Extracted entries section start

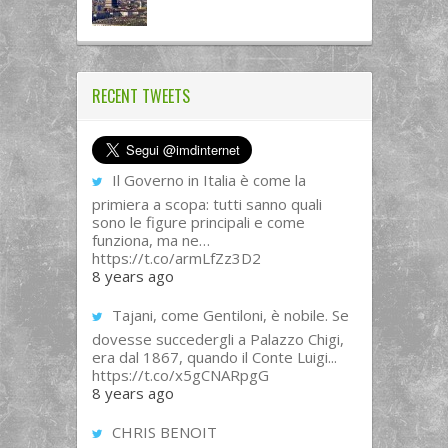
RECENT TWEETS
Il Governo in Italia è come la
primiera a scopa: tutti sanno quali
sono le figure principali e come
funziona, ma ne…
https://t.co/armLfZz3D2
8 years ago
Tajani, come Gentiloni, è nobile. Se
dovesse succedergli a Palazzo Chigi,
era dal 1867, quando il Conte Luigi...
https://t.co/x5gCNARpgG
8 years ago
CHRIS BENOIT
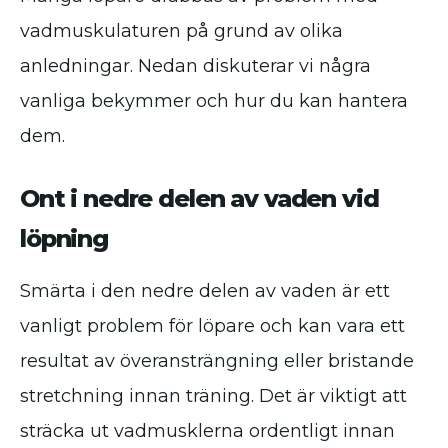
vadmuskulaturen på grund av olika
anledningar. Nedan diskuterar vi några
vanliga bekymmer och hur du kan hantera
dem.
Ont i nedre delen av vaden vid
löpning
Smärta i den nedre delen av vaden är ett
vanligt problem för löpare och kan vara ett
resultat av överansträngning eller bristande
stretchning innan träning. Det är viktigt att
sträcka ut vadmusklerna ordentligt innan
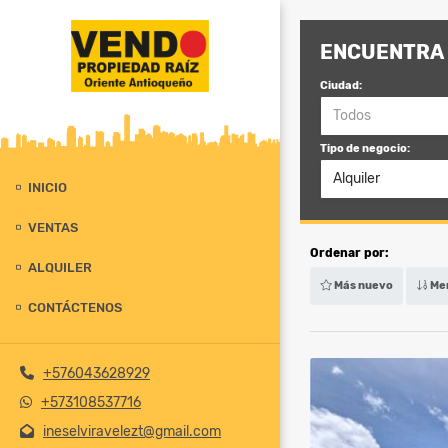
ENCUENTRA 
Ciudad:
Todos
Tipo de negocio:
Alquiler
INICIO
VENTAS
Ordenar por:
ALQUILER
Más nuevo
Men
CONTÁCTENOS
+576043628929
+573108537716
ineselviravelezt@gmail.com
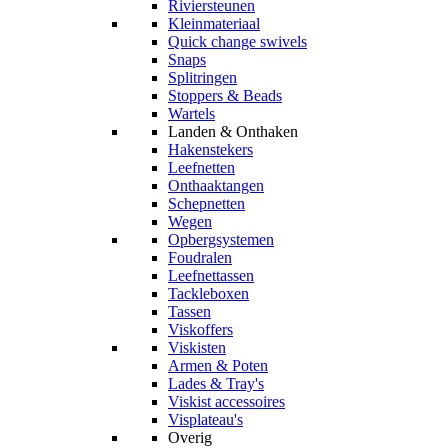
Riviersteunen
Kleinmateriaal
Quick change swivels
Snaps
Splitringen
Stoppers & Beads
Wartels
Landen & Onthaken
Hakenstekers
Leefnetten
Onthaaktangen
Schepnetten
Wegen
Opbergsystemen
Foudralen
Leefnettassen
Tackleboxen
Tassen
Viskoffers
Viskisten
Armen & Poten
Lades & Tray's
Viskist accessoires
Visplateau's
Overig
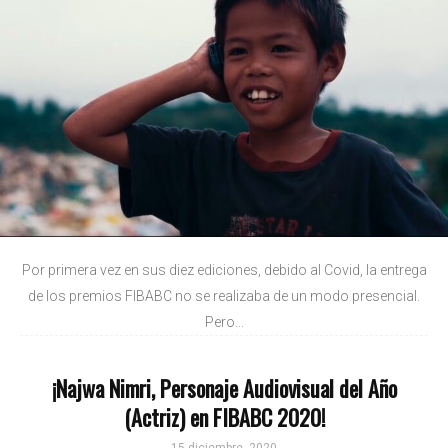
Por primera vez en sus diez ediciones, debido al Covid, la entrega
de los premios FIBABC no se realizaba de un modo presencial.
Pero...
¡Najwa Nimri, Personaje Audiovisual del Año
(Actriz) en FIBABC 2020!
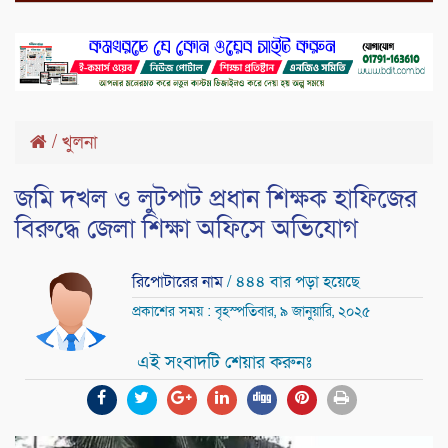
/
খুলনা
জমি দখল ও লুটপাট প্রধান শিক্ষক হাফিজের
বিরুদ্ধে জেলা শিক্ষা অফিসে অভিযোগ
রিপোটারের নাম
/ ৪৪৪ বার পড়া হয়েছে
প্রকাশের সময় : বৃহস্পতিবার, ৯ জানুয়ারি, ২০২৫
এই সংবাদটি শেয়ার করুনঃ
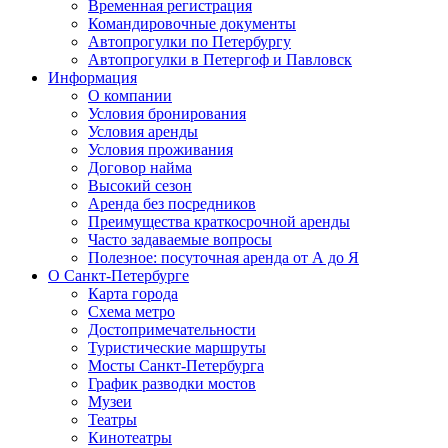
Временная регистрация
Командировочные документы
Автопрогулки по Петербургу
Автопрогулки в Петергоф и Павловск
Информация
О компании
Условия бронирования
Условия аренды
Условия проживания
Договор найма
Высокий сезон
Аренда без посредников
Преимущества краткосрочной аренды
Часто задаваемые вопросы
Полезное: посуточная аренда от А до Я
О Санкт-Петербурге
Карта города
Схема метро
Достопримечательности
Туристические маршруты
Мосты Санкт-Петербурга
График разводки мостов
Музеи
Театры
Кинотеатры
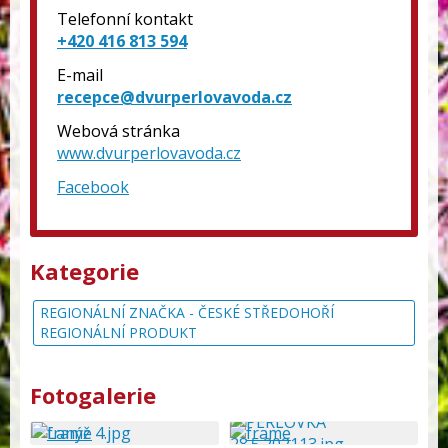
Telefonní kontakt
+420 416 813 594
E-mail
recepce@dvurperlovavoda.cz
Webová stránka
www.dvurperlovavoda.cz
Facebook
Kategorie
REGIONÁLNÍ ZNAČKA - ČESKÉ STŘEDOHOŘÍ
REGIONÁLNÍ PRODUKT
Fotogalerie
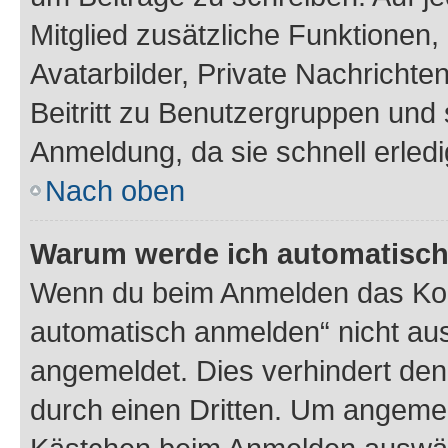
Mitglied zusätzliche Funktionen,
Avatarbilder, Private Nachrichte
Beitritt zu Benutzergruppen und 
Anmeldung, da sie schnell erledigt
Nach oben
Warum werde ich automatisc
Wenn du beim Anmelden das Kon
automatisch anmelden“ nicht ausw
angemeldet. Dies verhindert de
durch einen Dritten. Um angemel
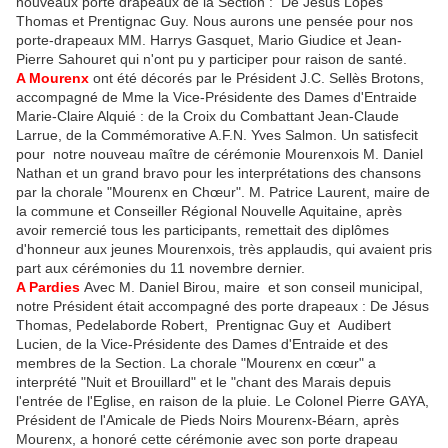
nouveaux porte drapeaux de la Section : De Jésus Lopes
Thomas et Prentignac Guy. Nous aurons une pensée pour nos
porte-drapeaux MM. Harrys Gasquet, Mario Giudice et Jean-
Pierre Sahouret qui n'ont pu y participer pour raison de santé.
A Mourenx
ont été décorés par le Président J.C. Sellès Brotons,
accompagné de Mme la Vice-Présidente des Dames d'Entraide
Marie-Claire Alquié : de la Croix du Combattant Jean-Claude
Larrue, de la Commémorative A.F.N. Yves Salmon. Un satisfecit
pour notre nouveau maître de cérémonie Mourenxois M. Daniel
Nathan et un grand bravo pour les interprétations des chansons
par la chorale "Mourenx en Chœur". M. Patrice Laurent, maire de
la commune et Conseiller Régional Nouvelle Aquitaine, après
avoir remercié tous les participants, remettait des diplômes
d'honneur aux jeunes Mourenxois, très applaudis, qui avaient pris
part aux cérémonies du 11 novembre dernier.
A Pardies
Avec M. Daniel Birou, maire et son conseil municipal,
notre Président était accompagné des porte drapeaux : De Jésus
Thomas, Pedelaborde Robert, Prentignac Guy et Audibert
Lucien, de la Vice-Présidente des Dames d'Entraide et des
membres de la Section. La chorale "Mourenx en cœur" a
interprété "Nuit et Brouillard" et le "chant des Marais depuis
l'entrée de l'Eglise, en raison de la pluie. Le Colonel Pierre GAYA,
Président de l'Amicale de Pieds Noirs Mourenx-Béarn, après
Mourenx, a honoré cette cérémonie avec son porte drapeau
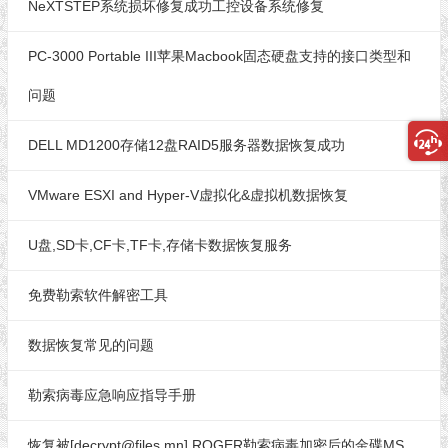
NeXTSTEP系统损坏修复成功工控设备系统修复
PC-3000 Portable III苹果Macbook固态硬盘支持的接口类型和
问题
DELL MD1200存储12盘RAID5服务器数据恢复成功
VMware ESXI and Hyper-V虚拟化&虚拟机数据恢复
U盘,SD卡,CF卡,TF卡,存储卡数据恢复服务
免费勒索软件解密工具
数据恢复常见的问题
勒索病毒应急响应指导手册
恢复被[decrypt@files.mn].ROGER勒索病毒加密后的金碟MS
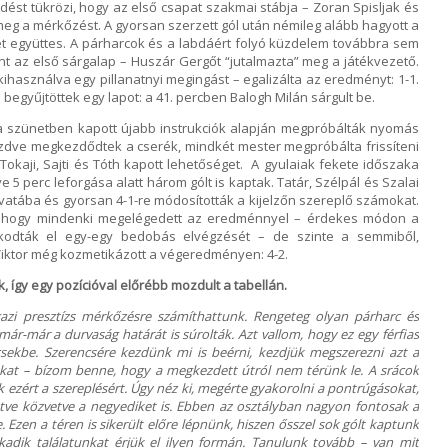
ődést tükrözi, hogy az első csapat szakmai stábja – Zoran Spisljak és
 meg a mérkőzést. A gyorsan szerzett gól után némileg alább hagyott a
ét együttes. A párharcok és a labdáért folyó küzdelem továbbra sem
ant az első sárgalap – Huszár Gergőt “jutalmazta” meg a játékvezető.
ihasználva egy pillanatnyi megingást – egalizálta az eredményt: 1-1.
begyűjtöttek egy lapot: a 41. percben Balogh Milán sárgult be.
 a szünetben kapott újabb instrukciók alapján megpróbálták nyomás
ezdve megkezdődtek a cserék, mindkét mester megpróbálta frissíteni
Tokaji, Sajti és Tóth kapott lehetőséget. A gyulaiak fekete időszaka
 5 perc leforgása alatt három gólt is kaptak. Tatár, Szélpál és Szalai
ovatába és gyorsan 4-1-re módosították a kijelzőn szereplő számokat.
t, hogy mindenki megelégedett az eredménnyel – érdekes módon a
kodták el egy-egy bedobás elvégzését – de szinte a semmiből,
 Viktor még kozmetikázott a végeredményen: 4-2.
, így egy pozícióval előrébb mozdult a tabellán.
gazi presztízs mérkőzésre számíthattunk. Rengeteg olyan párharc és
ár-már a durvaság határát is súrolták. Azt vallom, hogy ez egy férfias
ccsekbe. Szerencsére kezdünk mi is beérni, kezdjük megszerezni azt a
satákat – bízom benne, hogy a megkezdett útról nem térünk le. A srácok
ezért a szereplésért. Úgy néz ki, megérte gyakorolni a pontrúgásokat,
etve közvetve a negyediket is. Ebben az osztályban nagyon fontosak a
e. Ezen a téren is sikerült előre lépnünk, hiszen ősszel sok gólt kaptunk
okadik találatunkat érjük el ilyen formán. Tanulunk tovább – van mit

Extracted entries section end

◆ Request
The lines from the beginning of the listing above through the line holding "Kleinmateriaal" are to be duplicated exactly, and the pictures omitted.

◆ Written reply
RECENT TWEETS
Il Governo in Italia è come la
primiera a scopa: tutti sanno quali
sono le figure principali e come
funziona, ma ne…
https://t.co/armLfZz3D2
8 years ago
Tajani, come Gentiloni, è nobile. Se
dovesse succedergli a Palazzo Chigi,
era dal 1867, quando il Conte Luigi...
https://t.co/x5gCNARpgG
8 years ago
CHRIS BENOIT
vadmuskulaturen på grund av olika
anledningar. Nedan diskuterar vi några
vanliga bekymmer och hur du kan hantera
dem.
Ont i nedre delen av vaden vid
löpning
Smärta i den nedre delen av vaden är ett
vanligt problem för löpare och kan vara ett
resultat av överansträngning eller bristande
stretchning innan träning. Det är viktigt att
sträcka ut vadmusklerna ordentligt innan
ENCUENTRA 
Ciudad:
Todos
Tipo de negocio:
Alquiler
INICIO
VENTAS
Ordenar por:
ALQUILER
Más nuevo
Men
CONTÁCTENOS
+576043628929
+573108537716
ineselviravelezt@gmail.com
Riviersteunen
Kleinmateriaal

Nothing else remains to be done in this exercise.